#### Artikel:

###

# Heimnetzgruppenproblem unter Windows 10 (Fixed)



## Robonator (17. März 2017)

Moin. 
Ich habe gestern den PC meiner Freundin neu aufgesetzt und sie hat nun auch Windows 10. 
Vorher war sie mit mir in einer Heimnetzgruppe, damit wir einfach Dateien untereinander teilen konnten. 
Jetzt haben wir aber das Problem das sie dieser Gruppe nicht mehr Beitreten kann. Auf ihrem PC steht zwar das sie zu einer Eingeladen wurde, aber nach der Eingabe des Passworts lädt es ewig lang bis dann angezeigt wird das keine Verbindung zu dieser Heimnetzgruppe mehr hergestellt werden kann.
Ich habe daraufhin auch mal probiert die jetzige Gruppe zu entfernen und eine neue anzulegen, allerdings ohne Erfolg. 
Interessanterweise steht bei ihr, auch wenn keine Heimnetzgruppe existiert, das sie in eine Gruppe eingeladen wurde. Bei mir jedoch nicht. 
Die Windows Problembehandlung erzählt mir auch nur das keine Probleme erkannt werden konnten.  

Irgendeiner von euch noch eine Idee?


Edit:



Robonator schrieb:


> Hab es mittlerweile aber auch lösen können:
> 
> Wir hatten mittlerweile das Problem das wir quasi einen "Geister PC" im Netzwerk von dem die Heimnetzgruppe stammt. Weder ich noch Ihr PC waren in der Gruppe, jedoch wurden wir beide von diesem "Geister PC" eingeladen. Passwörter funktionierten jedoch alle nicht.
> 
> ...


----------



## LP96 (17. März 2017)

*AW: Heimnetzgruppenproblem unter Windows 10*

Hmm, das passiert des häufigeren bei mir dann, wenn ich den PC neu aufsetze, der die Heimnetzgruppe erstellt hat.

###

#### Ziel 1:
Welches Betriebssystem läuft laut dem Artikel auf dem PC der Freundin, nachdem er neu aufgesetzt wurde?
#### Ziel 2:
Gib die Zeilen der Auflistung als Markdown-Tabelle mit den Spalten „Nr“ und „Wert“ wieder und lass Leerzeilen weg. Fang bei der ersten Zeile der Auflistung an und hör nach der Zeile auf, die „genus: Leotia“ enthält.
Artikel und Auflistung stammen aus voneinander unabhängigen Quellen.

###

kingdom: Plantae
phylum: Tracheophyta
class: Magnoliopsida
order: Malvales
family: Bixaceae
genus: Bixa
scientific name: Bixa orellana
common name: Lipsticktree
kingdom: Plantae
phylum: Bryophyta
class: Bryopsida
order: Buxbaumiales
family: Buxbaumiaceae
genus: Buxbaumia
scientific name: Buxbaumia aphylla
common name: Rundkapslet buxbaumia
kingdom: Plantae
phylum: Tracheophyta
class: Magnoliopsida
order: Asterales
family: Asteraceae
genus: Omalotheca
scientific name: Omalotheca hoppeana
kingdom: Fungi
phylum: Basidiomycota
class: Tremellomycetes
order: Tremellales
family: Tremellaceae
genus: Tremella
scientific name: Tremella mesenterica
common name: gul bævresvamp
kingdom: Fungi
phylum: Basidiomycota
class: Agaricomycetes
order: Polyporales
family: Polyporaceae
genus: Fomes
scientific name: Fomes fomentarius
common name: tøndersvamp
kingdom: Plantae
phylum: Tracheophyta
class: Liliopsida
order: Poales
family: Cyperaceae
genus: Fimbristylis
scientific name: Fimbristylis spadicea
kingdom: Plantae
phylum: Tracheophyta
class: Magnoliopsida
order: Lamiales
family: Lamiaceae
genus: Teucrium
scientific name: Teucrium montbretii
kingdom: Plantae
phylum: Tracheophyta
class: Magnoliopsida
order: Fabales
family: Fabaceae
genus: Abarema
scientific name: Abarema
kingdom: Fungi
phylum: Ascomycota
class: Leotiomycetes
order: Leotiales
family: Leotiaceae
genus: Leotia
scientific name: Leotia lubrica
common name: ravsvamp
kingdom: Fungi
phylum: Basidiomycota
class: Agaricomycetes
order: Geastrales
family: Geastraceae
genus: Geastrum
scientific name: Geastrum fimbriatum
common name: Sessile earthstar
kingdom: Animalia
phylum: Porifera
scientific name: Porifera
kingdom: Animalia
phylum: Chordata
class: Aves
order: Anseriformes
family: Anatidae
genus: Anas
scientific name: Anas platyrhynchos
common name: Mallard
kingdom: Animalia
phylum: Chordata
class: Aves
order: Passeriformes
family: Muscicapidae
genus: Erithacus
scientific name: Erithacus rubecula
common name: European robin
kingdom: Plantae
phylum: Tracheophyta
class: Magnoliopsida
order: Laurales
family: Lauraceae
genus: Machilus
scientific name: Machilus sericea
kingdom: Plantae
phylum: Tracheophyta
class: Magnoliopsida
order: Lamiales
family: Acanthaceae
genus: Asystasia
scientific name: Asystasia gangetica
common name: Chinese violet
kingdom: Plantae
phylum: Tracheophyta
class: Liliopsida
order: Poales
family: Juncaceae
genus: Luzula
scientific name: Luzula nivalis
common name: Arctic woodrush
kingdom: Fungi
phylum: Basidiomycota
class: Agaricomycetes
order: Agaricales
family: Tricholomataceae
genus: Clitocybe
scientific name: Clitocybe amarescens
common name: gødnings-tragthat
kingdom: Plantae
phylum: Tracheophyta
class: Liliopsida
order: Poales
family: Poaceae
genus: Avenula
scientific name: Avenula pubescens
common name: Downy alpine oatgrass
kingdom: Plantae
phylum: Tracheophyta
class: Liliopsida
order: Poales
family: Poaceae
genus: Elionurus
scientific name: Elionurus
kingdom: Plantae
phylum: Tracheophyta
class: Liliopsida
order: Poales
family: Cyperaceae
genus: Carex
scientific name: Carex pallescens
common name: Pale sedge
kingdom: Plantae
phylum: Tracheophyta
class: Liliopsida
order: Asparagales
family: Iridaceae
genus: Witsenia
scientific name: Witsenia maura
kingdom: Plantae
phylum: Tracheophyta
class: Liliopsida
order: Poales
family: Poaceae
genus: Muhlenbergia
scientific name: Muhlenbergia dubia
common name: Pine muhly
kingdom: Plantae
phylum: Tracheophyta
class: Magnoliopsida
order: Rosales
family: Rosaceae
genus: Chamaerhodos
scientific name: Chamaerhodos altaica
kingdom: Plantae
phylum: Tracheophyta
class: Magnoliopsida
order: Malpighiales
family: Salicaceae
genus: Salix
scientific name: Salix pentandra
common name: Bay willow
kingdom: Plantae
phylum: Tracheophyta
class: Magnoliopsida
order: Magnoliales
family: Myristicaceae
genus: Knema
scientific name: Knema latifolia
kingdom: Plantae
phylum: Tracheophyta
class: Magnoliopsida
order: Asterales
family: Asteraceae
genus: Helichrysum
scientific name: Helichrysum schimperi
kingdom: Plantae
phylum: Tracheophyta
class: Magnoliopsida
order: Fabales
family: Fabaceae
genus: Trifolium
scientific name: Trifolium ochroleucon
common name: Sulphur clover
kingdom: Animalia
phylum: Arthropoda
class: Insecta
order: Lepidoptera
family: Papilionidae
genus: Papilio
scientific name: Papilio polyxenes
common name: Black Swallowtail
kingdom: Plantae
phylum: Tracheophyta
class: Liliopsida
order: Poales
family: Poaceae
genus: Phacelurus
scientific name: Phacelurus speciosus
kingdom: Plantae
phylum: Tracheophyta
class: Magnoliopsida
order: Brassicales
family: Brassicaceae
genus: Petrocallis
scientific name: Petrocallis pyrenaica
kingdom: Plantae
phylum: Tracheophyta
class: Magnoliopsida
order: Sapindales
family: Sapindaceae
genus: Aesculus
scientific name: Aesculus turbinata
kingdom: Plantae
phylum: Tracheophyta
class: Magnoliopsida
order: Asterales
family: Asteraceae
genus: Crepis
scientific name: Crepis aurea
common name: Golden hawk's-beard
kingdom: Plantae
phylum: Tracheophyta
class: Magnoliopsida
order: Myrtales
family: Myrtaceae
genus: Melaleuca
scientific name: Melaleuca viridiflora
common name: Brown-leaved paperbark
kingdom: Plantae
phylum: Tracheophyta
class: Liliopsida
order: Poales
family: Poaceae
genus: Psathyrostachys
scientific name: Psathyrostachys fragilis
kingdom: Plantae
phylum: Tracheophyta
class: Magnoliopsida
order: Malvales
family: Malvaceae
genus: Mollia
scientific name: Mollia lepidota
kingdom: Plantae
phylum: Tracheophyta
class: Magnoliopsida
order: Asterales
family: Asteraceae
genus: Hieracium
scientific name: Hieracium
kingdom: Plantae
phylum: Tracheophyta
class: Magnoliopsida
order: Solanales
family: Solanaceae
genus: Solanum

###

#### Vollständige Antwort 1:
Windows 10.

#### Vollständige Antwort 2:
| Nr | Wert |
|---|---|
| 1 | kingdom: Plantae |
| 2 | phylum: Tracheophyta |
| 3 | class: Magnoliopsida |
| 4 | order: Malvales |
| 5 | family: Bixaceae |
| 6 | genus: Bixa |
| 7 | scientific name: Bixa orellana |
| 8 | common name: Lipsticktree |
| 9 | kingdom: Plantae |
| 10 | phylum: Bryophyta |
| 11 | class: Bryopsida |
| 12 | order: Buxbaumiales |
| 13 | family: Buxbaumiaceae |
| 14 | genus: Buxbaumia |
| 15 | scientific name: Buxbaumia aphylla |
| 16 | common name: Rundkapslet buxbaumia |
| 17 | kingdom: Plantae |
| 18 | phylum: Tracheophyta |
| 19 | class: Magnoliopsida |
| 20 | order: Asterales |
| 21 | family: Asteraceae |
| 22 | genus: Omalotheca |
| 23 | scientific name: Omalotheca hoppeana |
| 24 | kingdom: Fungi |
| 25 | phylum: Basidiomycota |
| 26 | class: Tremellomycetes |
| 27 | order: Tremellales |
| 28 | family: Tremellaceae |
| 29 | genus: Tremella |
| 30 | scientific name: Tremella mesenterica |
| 31 | common name: gul bævresvamp |
| 32 | kingdom: Fungi |
| 33 | phylum: Basidiomycota |
| 34 | class: Agaricomycetes |
| 35 | order: Polyporales |
| 36 | family: Polyporaceae |
| 37 | genus: Fomes |
| 38 | scientific name: Fomes fomentarius |
| 39 | common name: tøndersvamp |
| 40 | kingdom: Plantae |
| 41 | phylum: Tracheophyta |
| 42 | class: Liliopsida |
| 43 | order: Poales |
| 44 | family: Cyperaceae |
| 45 | genus: Fimbristylis |
| 46 | scientific name: Fimbristylis spadicea |
| 47 | kingdom: Plantae |
| 48 | phylum: Tracheophyta |
| 49 | class: Magnoliopsida |
| 50 | order: Lamiales |
| 51 | family: Lamiaceae |
| 52 | genus: Teucrium |
| 53 | scientific name: Teucrium montbretii |
| 54 | kingdom: Plantae |
| 55 | phylum: Tracheophyta |
| 56 | class: Magnoliopsida |
| 57 | order: Fabales |
| 58 | family: Fabaceae |
| 59 | genus: Abarema |
| 60 | scientific name: Abarema |
| 61 | kingdom: Fungi |
| 62 | phylum: Ascomycota |
| 63 | class: Leotiomycetes |
| 64 | order: Leotiales |
| 65 | family: Leotiaceae |
| 66 | genus: Leotia |